Tom Kline is a Partner at climate-focused VC firm Climate Tech Partners (CTP). In June this year they announced a $50m raise for their Fund 1, which included $15m each from the Clean Energy Finance Corporation (CEFC) and super fund Australian Ethical Super, along with $15m in a joint investment by Airbus and Qantas. We spoke to him about CTP’s investment mandate and their unique model of connecting start-ups and industry.
How does CTP’s funding model work?
We’re a climate focused venture capital fund, but we focus on energy, transport, industrials, and mining sectors. And we invest across software, hardware, and deep tech. But what differentiates us from others in the market is our industry and corporate partnership model. We think that brings multiple benefits for us as an investor and for our LPs. We want to be investing where there's significant demand for new tech solutions, so our corporate partners go, “Where are the opportunities?”, and “How can technology help unlock and accelerate that?”.
From a founder’s perspective, we want to help our portfolio companies get better traction, faster trials, paid pilots, and ultimately contracts with corporate partners. Because we think if we can bring more focus from corporates around adopting newer technologies, that's going to attract more capital to help accelerate the deployment of these technologies.
Why the focus on those verticals?
That's where our — Patrick (Partner at CTP) and myself — background and experience lie, and where our networks are. Climate is definitely complex, so we’re focusing on where our specific knowledge bases are.
But we also think Australia has the longer term potential for low cost, low carbon energy, which then can unlock a whole bunch of green opportunities like green steel. But we also then need new technologies to help unlock the grid and drive the adoption of renewable energy. We’re also great at research, through universities, through CSIRO. Part of our goal is figuring out how we can get that technology out into the world.
What sort of climate problems do you think Australia is uniquely positioned to solve?
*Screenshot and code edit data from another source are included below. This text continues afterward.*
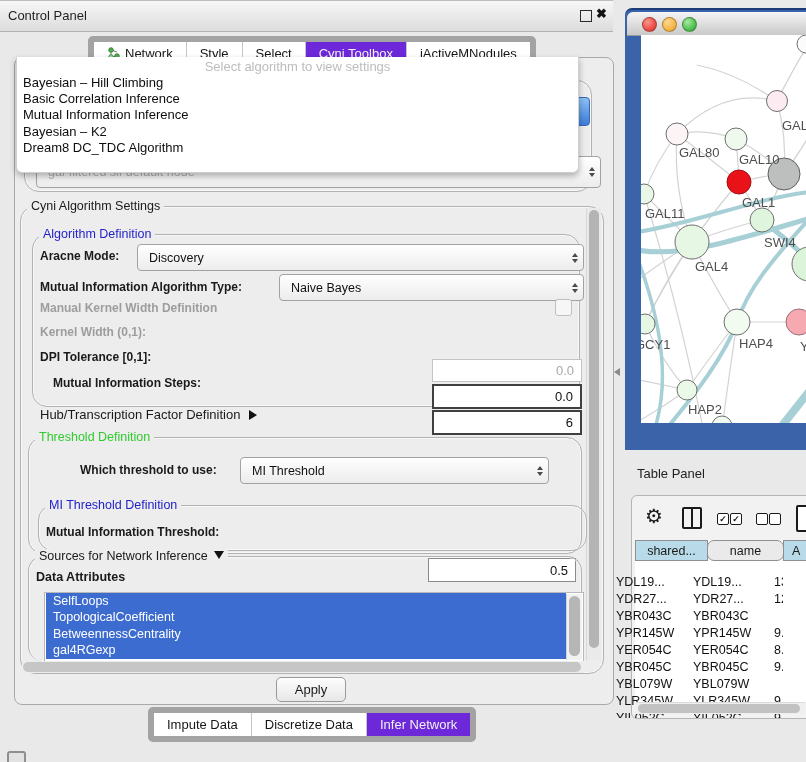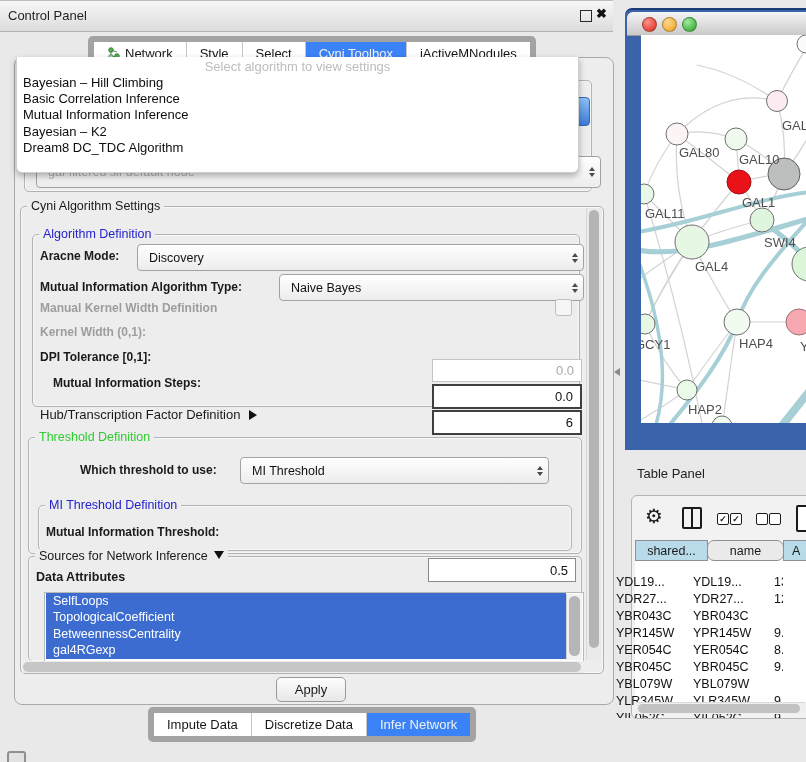"Cyni Toolbox" .tabbar .tab.sel { background: #3b82f6 -> #6d28d9 }
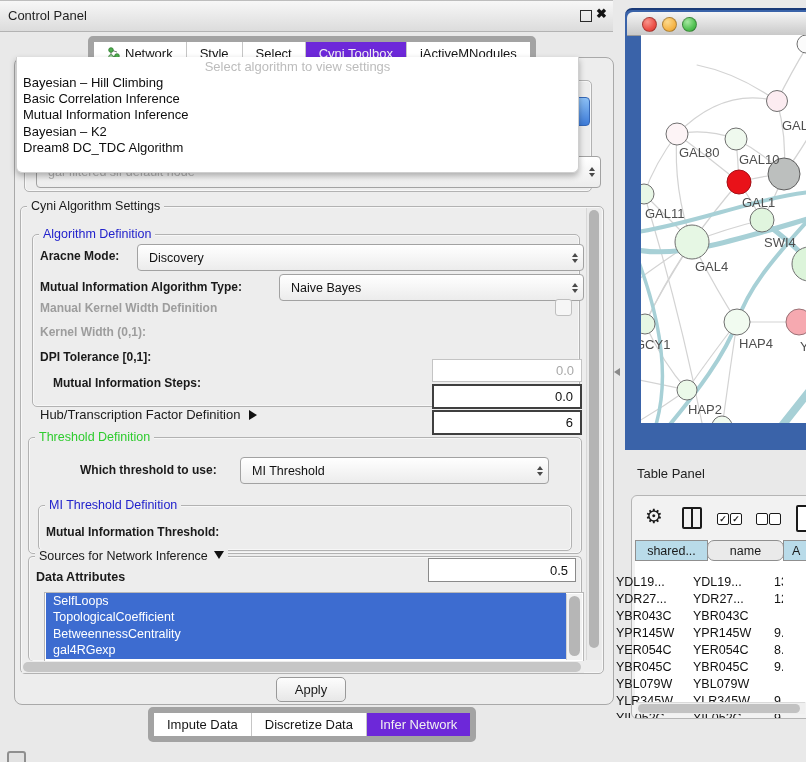"Cyni Algorithm Settings" .grp { border-radius: 5px -> 15px }
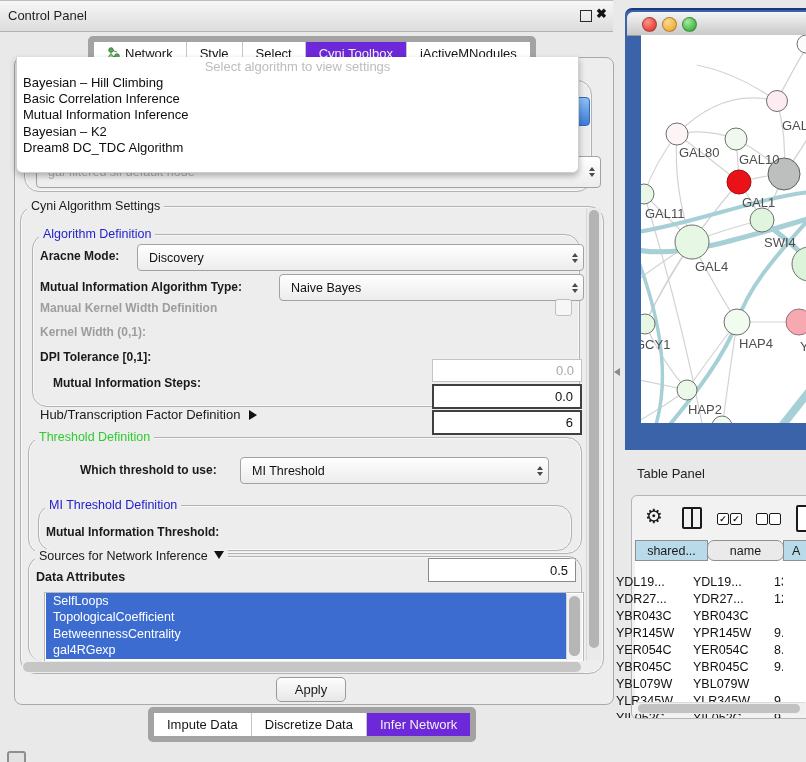"MI Threshold Definition" div.grp { padding-left: none -> 15px }
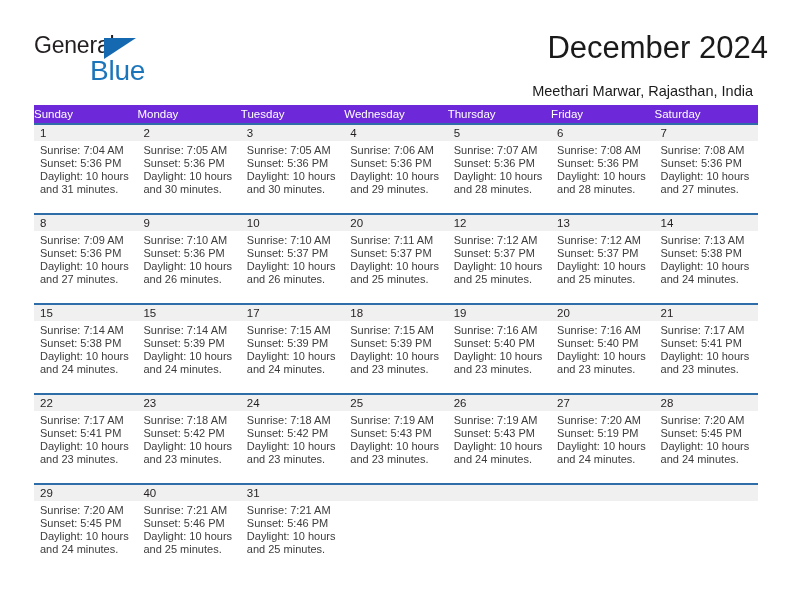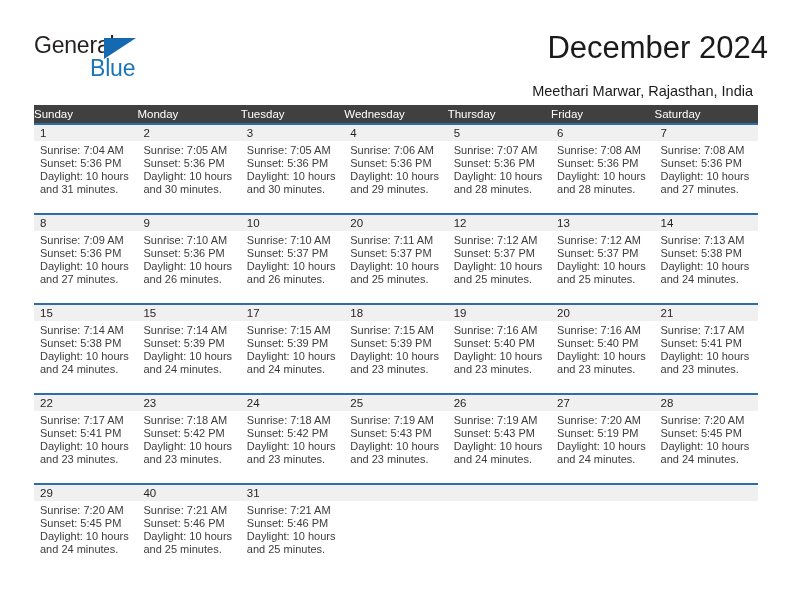"Blue" .logo-row2 { font-size: 23px -> 28px }
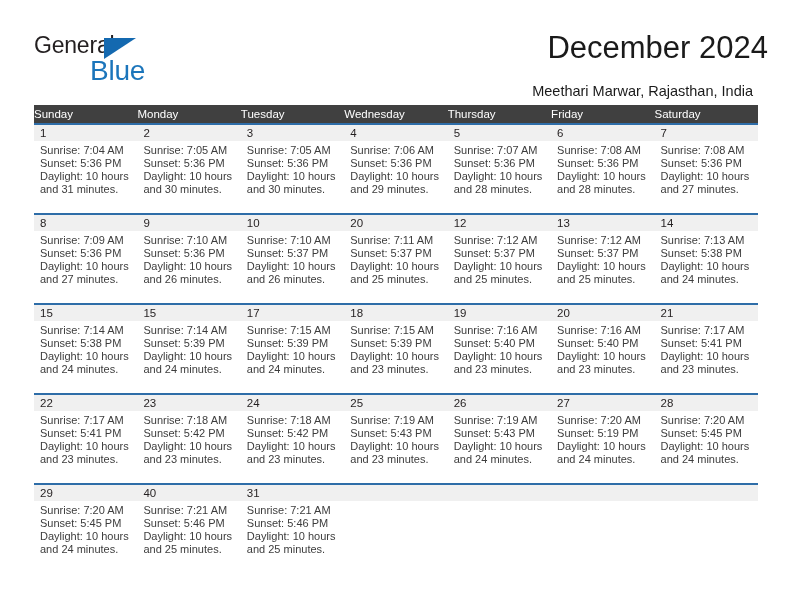"Sunday" .dow { background: #404040 -> #6d28d9 }
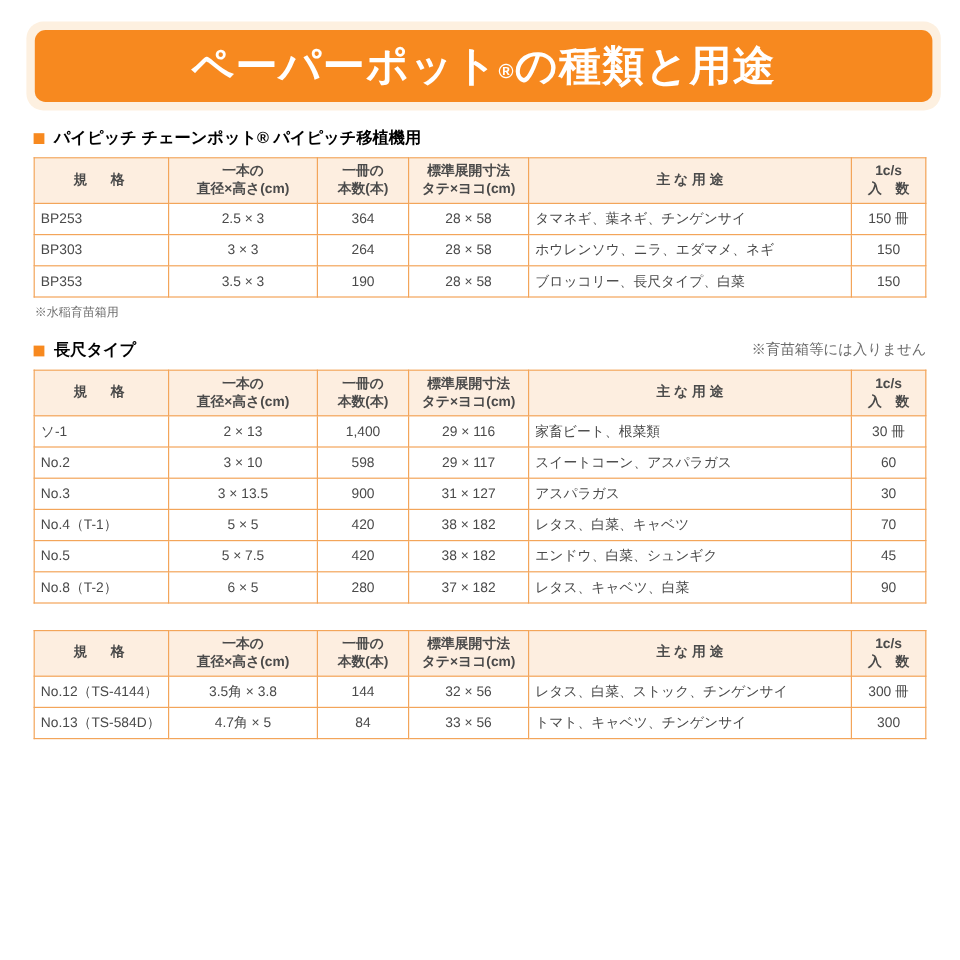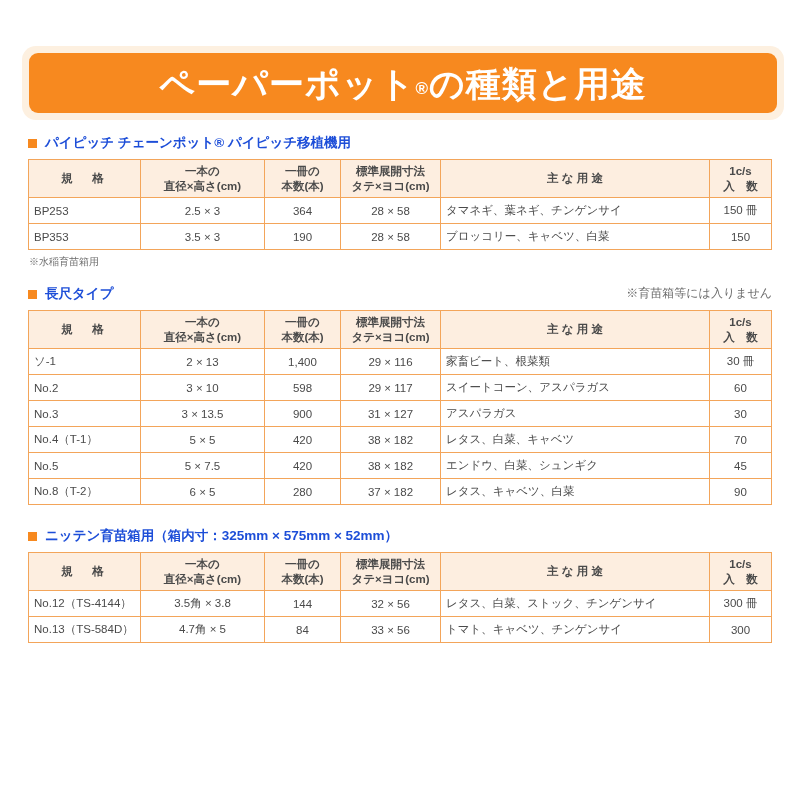"ペーパーポット®の種類と用途" .banner-wrap { margin-top: 28px -> none }
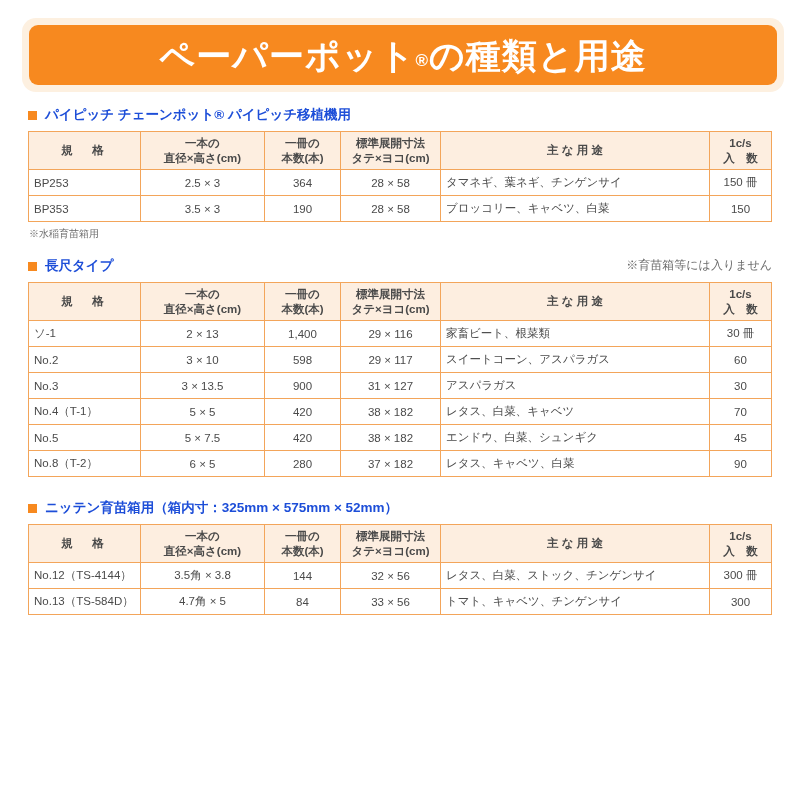"パイピッチ チェーンポット® パイピッチ移植機用" .section-title { color: #1d4ed8 -> #000000 }
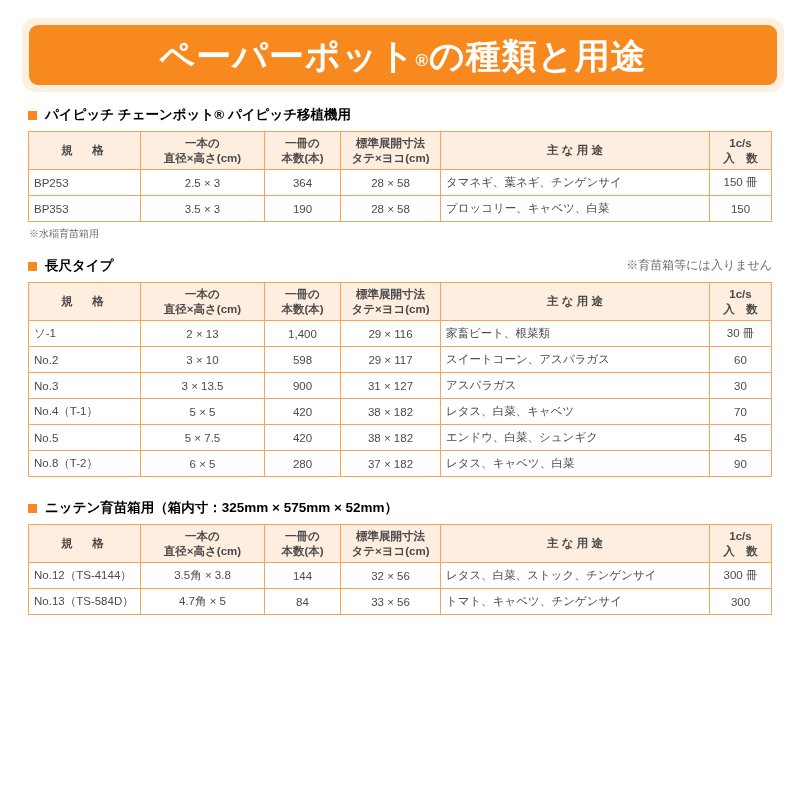"BP303" tr { html: none -> <tr> <td>BP303</td> <td>3 × 3</td> <td>264</td> <td>28 × 58</td> <td>ホウレンソウ、ニラ、エダマメ、ネギ</td> <td>150</td> </tr> }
One area for us is in sustainable fuels. Australia uses a huge amount of fuel, and nearly all of that is imported. But we've got renewable resources, we've got feedstock, we've got the size, because these plants take up a significant amount of land. We're the eighth largest market for aviation fuel in the world. So the demand is there. And I think there's potential for Australia to step into that.
Why are you focused on investing in Series A companies?
We also invest in later stage seed, and early Series B or Series A extension. The reason for that later stage focus is given our industry partnership model — we want those technologies and companies to be at a stage where they can be directly interacting with their corporate customers, who then can drive and accelerate them. That's harder to do at the pre-seed stage. If it's say a software startup it potentially could be earlier, provided they've got a product that is in market. And it might not be fully built out, but it's operational.
What have been the challenges in raising the fund?
There's no doubt the last 18 months has not been the easiest capital raising environment. I’m sure many founders will relate to that as well. But our differentiated model, and how we're trying to de-risk the investment and accelerate growth has definitely appealed to investors. And the fact that we've now got Australian Ethical and CFC backing us, along with family offices and corporates, is helping to validate that model.
But at the end of the day, people are also looking through current political cycles, and are recognizing that decarbonization is not a trend that is going away anytime soon. If you look at where all the very large infrastructure funds are deploying capital, decarbonization is one of the key areas where long-term, 10 - 20 year investments are being made.
There’s now mandatory climate reporting in Australia for large businesses, along with all climate regulation for companies in Europe. What’s been driving that trend towards decarbonization?
There’s a number of elements to it. What we sort of saw 3 or 4 years ago was a lot of corporates announcing targets and goals for 2030 and 2035. And we spoke to over 100 corporates when putting together our corporate partners — of which we've now got 10 to 13 — and they're the ones who have moved from announcing to taking action, because 2030 is right around the corner.
It's definitely not all corporates [doing this], particularly now given the pressure coming off corporate reporting out of the US. But we’re seeing that some corporates view [decarbonization] as a competitive advantage in this space, because ultimately that's where they view their industry going. But it's also that people see these lower carbon solutions as over time being the lowest cost option too.
Advice for founders
In the current environment, it's about demonstrating the value that you can deliver from an economics point of view; then I'd talk about the climate benefits. Whereas going back a few years, people were often pushing harder on the climate benefits and less on the economics. And it’s explaining the value they're able to bring to their customers. Demonstration of traction and engagement is so important in the environment. At the moment, investors generally are a bit more cautious. So be prepared for probably a slightly longer capital raising cycle.
But the good news overall is there is a significant amount of capital in Australia and internationally looking for investments in the [climate] space, but it’s just a little slower than it has been.